Shutterstock, Inc. has made its visual search features,
first introduced for desktop use in March available for mobile use. Reverse Image Search for mobile invites users to capture the world around them on their mobile phones, and then upload them via the
Shutterstock app to search Shutterstock’s collection of over 80 million images for similar content and style.
Since it launched its first mobile app five years ago, Shutterstock has invested in creating easy-to-use mobile technology. Bringing machine learning to mobile is the next step toward a more mobile-centric future for images. As users upload photos captured by phones to search Shutterstock’s collection, the neural network on Shutterstock’s back end studies and learns what types of images are most popular for mobile usage rather than desktop usage. With time, it will grow to understand authentic photography taken in more natural settings. Data collected will showcase emerging trends and best techniques on mobile devices.
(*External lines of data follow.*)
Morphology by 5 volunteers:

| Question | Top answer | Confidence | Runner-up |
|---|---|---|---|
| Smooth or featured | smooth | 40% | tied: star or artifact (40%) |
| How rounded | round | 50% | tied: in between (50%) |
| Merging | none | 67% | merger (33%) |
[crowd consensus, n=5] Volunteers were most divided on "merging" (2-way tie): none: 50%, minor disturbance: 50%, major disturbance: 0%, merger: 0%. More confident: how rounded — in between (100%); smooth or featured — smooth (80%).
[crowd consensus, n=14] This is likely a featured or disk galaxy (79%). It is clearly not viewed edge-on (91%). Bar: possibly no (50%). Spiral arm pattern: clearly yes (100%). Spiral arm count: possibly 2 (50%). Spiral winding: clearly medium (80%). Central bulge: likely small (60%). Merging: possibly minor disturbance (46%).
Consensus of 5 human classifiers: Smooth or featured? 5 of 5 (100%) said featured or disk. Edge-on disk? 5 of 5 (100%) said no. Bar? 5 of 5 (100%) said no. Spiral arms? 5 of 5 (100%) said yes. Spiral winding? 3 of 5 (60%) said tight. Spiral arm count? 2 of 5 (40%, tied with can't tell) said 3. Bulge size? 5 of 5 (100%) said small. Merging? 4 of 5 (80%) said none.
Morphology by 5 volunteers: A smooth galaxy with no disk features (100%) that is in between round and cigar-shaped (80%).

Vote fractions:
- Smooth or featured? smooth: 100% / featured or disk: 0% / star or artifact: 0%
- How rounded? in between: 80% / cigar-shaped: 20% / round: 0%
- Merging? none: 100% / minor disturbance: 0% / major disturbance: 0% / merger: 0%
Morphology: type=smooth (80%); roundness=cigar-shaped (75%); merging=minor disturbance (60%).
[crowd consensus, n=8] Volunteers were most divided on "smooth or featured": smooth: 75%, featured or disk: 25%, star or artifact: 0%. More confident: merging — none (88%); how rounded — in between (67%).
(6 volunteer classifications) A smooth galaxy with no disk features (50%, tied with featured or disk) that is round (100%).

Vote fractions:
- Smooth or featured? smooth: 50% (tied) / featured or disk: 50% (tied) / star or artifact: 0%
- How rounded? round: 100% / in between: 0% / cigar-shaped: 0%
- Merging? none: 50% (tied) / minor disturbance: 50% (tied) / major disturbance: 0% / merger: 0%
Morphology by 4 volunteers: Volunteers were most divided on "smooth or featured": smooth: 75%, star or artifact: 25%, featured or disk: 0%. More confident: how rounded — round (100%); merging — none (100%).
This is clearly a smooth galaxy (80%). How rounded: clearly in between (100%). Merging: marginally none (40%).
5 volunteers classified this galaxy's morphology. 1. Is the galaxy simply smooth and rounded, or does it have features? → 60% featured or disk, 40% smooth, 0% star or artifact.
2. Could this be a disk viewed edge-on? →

This is the latest Shutterstock innovation made to enable next-generation search and discovery experiences by expanding beyond keywords.
“When we unveiled Reverse Image Search this past spring, we knew that it was a perfect fit for our mobile application -- it’s arguably one of the best use cases for computer vision technology in general,” said Shutterstock CEO and founder Jon Oringer. “It’s so easy to take a picture and everyone stores hundreds or thousands of them on their phones. Now you can use those photos to help you search for and find better-quality, more suitable images for your professional needs.”
Computer vision is the ability for a computer to break an image down into its primary characteristics, both visually and conceptually that can be represented numerically. The technology relies on pixel data within images - rather than metadata collected through keywords and tagging - to help identify and surface relevant content.